A random forest classifier. A random forest is a meta estimator that fits a number of decision tree classifiers on various sub-samples of the dataset and use averaging to improve the predictive accuracy and control over-fitting.

Modeled after scikit-learn's RandomForestClassifier.

var RandomForestClassifier = require('random-forest-classifier');

RandomForestClassifier

Goals

MOST OF THESE DON'T WORK THEY ARE JUST A GOAL I SET

Parameters

n_estimators: integer, optional (default=10) The number of trees in the forest.

criterion: string, optional (default=“entropy”) The function to measure the quality of a split. Supported criteria are “gini” for the Gini impurity and “entropy” for the information gain. Note: this parameter is tree-specific.

max_features: int, float, string or None, optional (default=”auto”) The number of features to consider when looking for the best split:

  • If int, then consider max_features features at each split.
  • If float, then max_features is a percentage and int(max_features * n_features) features are considered at each split.
  • If “auto”, then max_features=sqrt(n_features).
  • If “sqrt”, then max_features=sqrt(n_features).
  • If “log2”, then max_features=log2(n_features).
  • If None, then max_features=n_features. Note: the search for a split does not stop until at least one valid partition of the node samples is found, even if it requires to effectively inspect more than max_features features. Note: this parameter is tree-specific.

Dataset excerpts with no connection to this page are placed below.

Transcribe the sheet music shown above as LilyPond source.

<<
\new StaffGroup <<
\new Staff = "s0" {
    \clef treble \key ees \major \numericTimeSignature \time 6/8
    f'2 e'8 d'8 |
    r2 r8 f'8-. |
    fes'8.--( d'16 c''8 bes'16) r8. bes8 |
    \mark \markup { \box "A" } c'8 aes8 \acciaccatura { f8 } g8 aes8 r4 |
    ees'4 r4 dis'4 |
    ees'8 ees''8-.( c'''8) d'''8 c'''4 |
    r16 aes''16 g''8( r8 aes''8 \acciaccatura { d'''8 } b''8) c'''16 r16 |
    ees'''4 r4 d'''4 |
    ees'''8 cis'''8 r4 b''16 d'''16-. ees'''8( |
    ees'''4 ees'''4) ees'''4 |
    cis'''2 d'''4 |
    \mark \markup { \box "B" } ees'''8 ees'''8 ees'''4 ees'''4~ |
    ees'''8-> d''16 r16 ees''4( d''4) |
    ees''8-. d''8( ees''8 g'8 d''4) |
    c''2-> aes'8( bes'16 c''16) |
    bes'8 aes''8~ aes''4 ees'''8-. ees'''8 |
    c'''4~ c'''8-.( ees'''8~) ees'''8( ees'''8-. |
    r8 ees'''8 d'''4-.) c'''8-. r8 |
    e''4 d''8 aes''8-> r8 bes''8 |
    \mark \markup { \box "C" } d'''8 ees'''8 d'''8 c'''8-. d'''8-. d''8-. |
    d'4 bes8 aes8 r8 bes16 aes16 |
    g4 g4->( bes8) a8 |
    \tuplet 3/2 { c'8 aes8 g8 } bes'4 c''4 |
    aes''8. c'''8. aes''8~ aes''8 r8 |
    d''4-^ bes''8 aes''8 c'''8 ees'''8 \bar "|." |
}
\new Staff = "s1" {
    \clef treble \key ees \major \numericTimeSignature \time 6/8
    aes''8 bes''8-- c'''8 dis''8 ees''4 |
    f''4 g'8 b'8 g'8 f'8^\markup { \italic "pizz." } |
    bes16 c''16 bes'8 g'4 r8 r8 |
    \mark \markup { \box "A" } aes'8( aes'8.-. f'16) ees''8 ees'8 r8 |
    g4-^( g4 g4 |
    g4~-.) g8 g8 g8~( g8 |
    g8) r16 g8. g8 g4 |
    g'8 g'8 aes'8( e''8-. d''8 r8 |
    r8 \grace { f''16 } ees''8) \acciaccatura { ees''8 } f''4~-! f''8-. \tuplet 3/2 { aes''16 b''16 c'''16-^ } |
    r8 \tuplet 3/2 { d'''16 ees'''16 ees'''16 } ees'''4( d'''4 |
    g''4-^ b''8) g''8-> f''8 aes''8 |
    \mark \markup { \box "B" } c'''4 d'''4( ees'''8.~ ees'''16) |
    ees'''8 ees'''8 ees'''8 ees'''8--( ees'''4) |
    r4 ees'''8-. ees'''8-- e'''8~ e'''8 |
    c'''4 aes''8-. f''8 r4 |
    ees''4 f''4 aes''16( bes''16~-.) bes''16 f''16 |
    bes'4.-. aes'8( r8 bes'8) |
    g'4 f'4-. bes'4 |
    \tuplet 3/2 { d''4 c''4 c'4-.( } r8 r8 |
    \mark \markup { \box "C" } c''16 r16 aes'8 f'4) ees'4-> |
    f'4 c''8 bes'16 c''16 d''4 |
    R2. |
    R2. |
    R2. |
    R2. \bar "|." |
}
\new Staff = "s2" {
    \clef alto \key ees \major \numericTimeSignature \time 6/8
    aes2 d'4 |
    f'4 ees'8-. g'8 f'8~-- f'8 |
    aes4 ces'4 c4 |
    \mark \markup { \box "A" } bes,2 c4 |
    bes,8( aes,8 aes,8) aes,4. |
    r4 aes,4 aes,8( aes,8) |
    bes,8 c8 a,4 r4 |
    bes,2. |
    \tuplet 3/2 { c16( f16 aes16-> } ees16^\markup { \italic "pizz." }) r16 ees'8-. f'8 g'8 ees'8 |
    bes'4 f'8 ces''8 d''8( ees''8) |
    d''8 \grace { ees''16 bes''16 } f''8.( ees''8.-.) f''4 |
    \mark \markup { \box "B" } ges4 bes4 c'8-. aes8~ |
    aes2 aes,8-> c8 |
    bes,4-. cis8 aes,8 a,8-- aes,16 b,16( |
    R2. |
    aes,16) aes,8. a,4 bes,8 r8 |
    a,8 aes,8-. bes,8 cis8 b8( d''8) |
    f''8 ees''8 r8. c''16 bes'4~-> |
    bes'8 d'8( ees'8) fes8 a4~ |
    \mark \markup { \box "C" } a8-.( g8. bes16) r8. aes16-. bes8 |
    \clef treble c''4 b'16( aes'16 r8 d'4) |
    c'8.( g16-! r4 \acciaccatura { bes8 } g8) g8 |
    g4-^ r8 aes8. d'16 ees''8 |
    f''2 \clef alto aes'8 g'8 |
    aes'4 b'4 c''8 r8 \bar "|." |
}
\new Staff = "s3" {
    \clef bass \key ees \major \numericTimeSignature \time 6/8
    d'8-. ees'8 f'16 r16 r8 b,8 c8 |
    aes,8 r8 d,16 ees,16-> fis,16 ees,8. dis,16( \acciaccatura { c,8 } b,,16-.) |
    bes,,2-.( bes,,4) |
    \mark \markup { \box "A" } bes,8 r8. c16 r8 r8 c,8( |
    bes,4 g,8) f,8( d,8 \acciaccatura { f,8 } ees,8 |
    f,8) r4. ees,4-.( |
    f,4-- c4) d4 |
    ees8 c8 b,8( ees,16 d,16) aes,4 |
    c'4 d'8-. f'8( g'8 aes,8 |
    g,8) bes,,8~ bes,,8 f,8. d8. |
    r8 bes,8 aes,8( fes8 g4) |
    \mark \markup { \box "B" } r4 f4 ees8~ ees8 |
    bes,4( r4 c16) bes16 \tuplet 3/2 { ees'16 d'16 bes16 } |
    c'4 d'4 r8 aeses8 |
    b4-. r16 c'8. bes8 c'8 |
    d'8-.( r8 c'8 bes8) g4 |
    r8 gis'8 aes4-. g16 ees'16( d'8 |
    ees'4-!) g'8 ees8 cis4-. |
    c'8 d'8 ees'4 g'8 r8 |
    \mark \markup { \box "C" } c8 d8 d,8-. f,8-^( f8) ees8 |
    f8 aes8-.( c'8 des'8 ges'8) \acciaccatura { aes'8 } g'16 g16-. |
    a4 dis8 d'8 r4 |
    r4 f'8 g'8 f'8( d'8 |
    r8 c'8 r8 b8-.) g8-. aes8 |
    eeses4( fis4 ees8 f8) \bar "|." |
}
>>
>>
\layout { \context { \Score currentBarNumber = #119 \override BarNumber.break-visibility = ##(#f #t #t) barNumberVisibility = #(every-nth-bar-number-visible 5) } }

max_depth: integer or None, optional (default=None) The maximum depth of the tree. If None, then nodes are expanded until all leaves are pure or until all leaves contain less than min_samples_split samples. Ignored if max_samples_leaf is not None. Note: this parameter is tree-specific.

min_samples_split: integer, optional (default=2) The minimum number of samples required to split an internal node. Note: this parameter is tree-specific.

min_samples_leaf: integer, optional (default=1) The minimum number of samples in newly created leaves. A split is discarded if after the split, one of the leaves would contain less then min_samples_leaf samples. Note: this parameter is tree-specific.

max_leaf_nodes: int or None, optional (default=None) Grow trees with max_leaf_nodes in best-first fashion. Best nodes are defined as relative reduction in impurity. If None then unlimited number of leaf nodes. If not None then max_depth will be ignored. Note: this parameter is tree-specific.

verbose: int, optional (default=0) Controls the verbosity of the tree building process.